# Reading text:
-------------------------

# Yes!!!



## TheRifleman (May 20, 2002)

Walker is SO tough-minded - nobody gets him to back down! He has a high basketball iq.... What a win!

I think Dallas was smart getting Walker - yep.:yes: :clap:


----------



## rynobot (Oct 10, 2002)

> Originally posted by <b>TheRifleman</b>!
> Walker is SO tough-minded - nobody gets him to back down! He has a high basketball iq.... What a win!
> 
> I think Dallas was smart getting Walker - yep.:yes: :clap:


I wounder if the Mavs are still a second tier team?


----------



## Tom (Jul 15, 2002)

Great win!


----------



## MagnusPinus (Aug 27, 2003)

Yea... and Howard is a beast on the rebounds(best rebounder of the team!!) and on 3-2 defense is awesome... what a gem!!! He can also score... If u trade finley and/or jamison for a tough big man... .well.. u are unstoppable.


----------



## lastlaugh (Oct 30, 2003)

It was a great win. I loved that game from start to finish.

I hope Walker continue's to get some credit. He is a great player who needs to get some respect.


----------



## Tristan (Jan 13, 2003)

The game was awesome, great battle beetween Bryant-Nash. Those two were pushing each other. Fortson handled Shaq pretty well. Howard was awesome for guarding Kobe. Wow....this rook was a sleeper. Josh Howard was handling Kobe pretty well and Howard knows what not to do in the NBA, I guess college ball showed him a lot.

Antoine walker is a genius! Dirk shows no fear after getting flagrant by Shaq, he still goes into the basket. Outscored, out rebounded, out-assisted the Lakers. Great win.


----------

-------------------------

# Information provided:
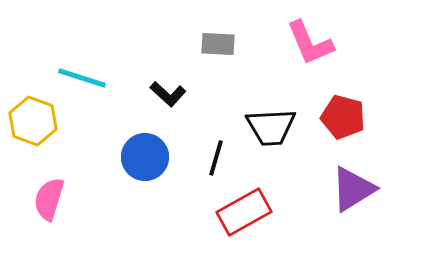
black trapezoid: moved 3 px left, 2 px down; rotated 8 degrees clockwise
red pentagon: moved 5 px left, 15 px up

-------------------------

# Task instructions:
Rewrite the forum thread from "## MagnusPinus (Aug" to "get some respect.", changing "tough big man" to "tough center".

# Completed exercise:
## MagnusPinus (Aug 27, 2003)

Yea... and Howard is a beast on the rebounds(best rebounder of the team!!) and on 3-2 defense is awesome... what a gem!!! He can also score... If u trade finley and/or jamison for a tough center... .well.. u are unstoppable.


----------



## lastlaugh (Oct 30, 2003)

It was a great win. I loved that game from start to finish.

I hope Walker continue's to get some credit. He is a great player who needs to get some respect.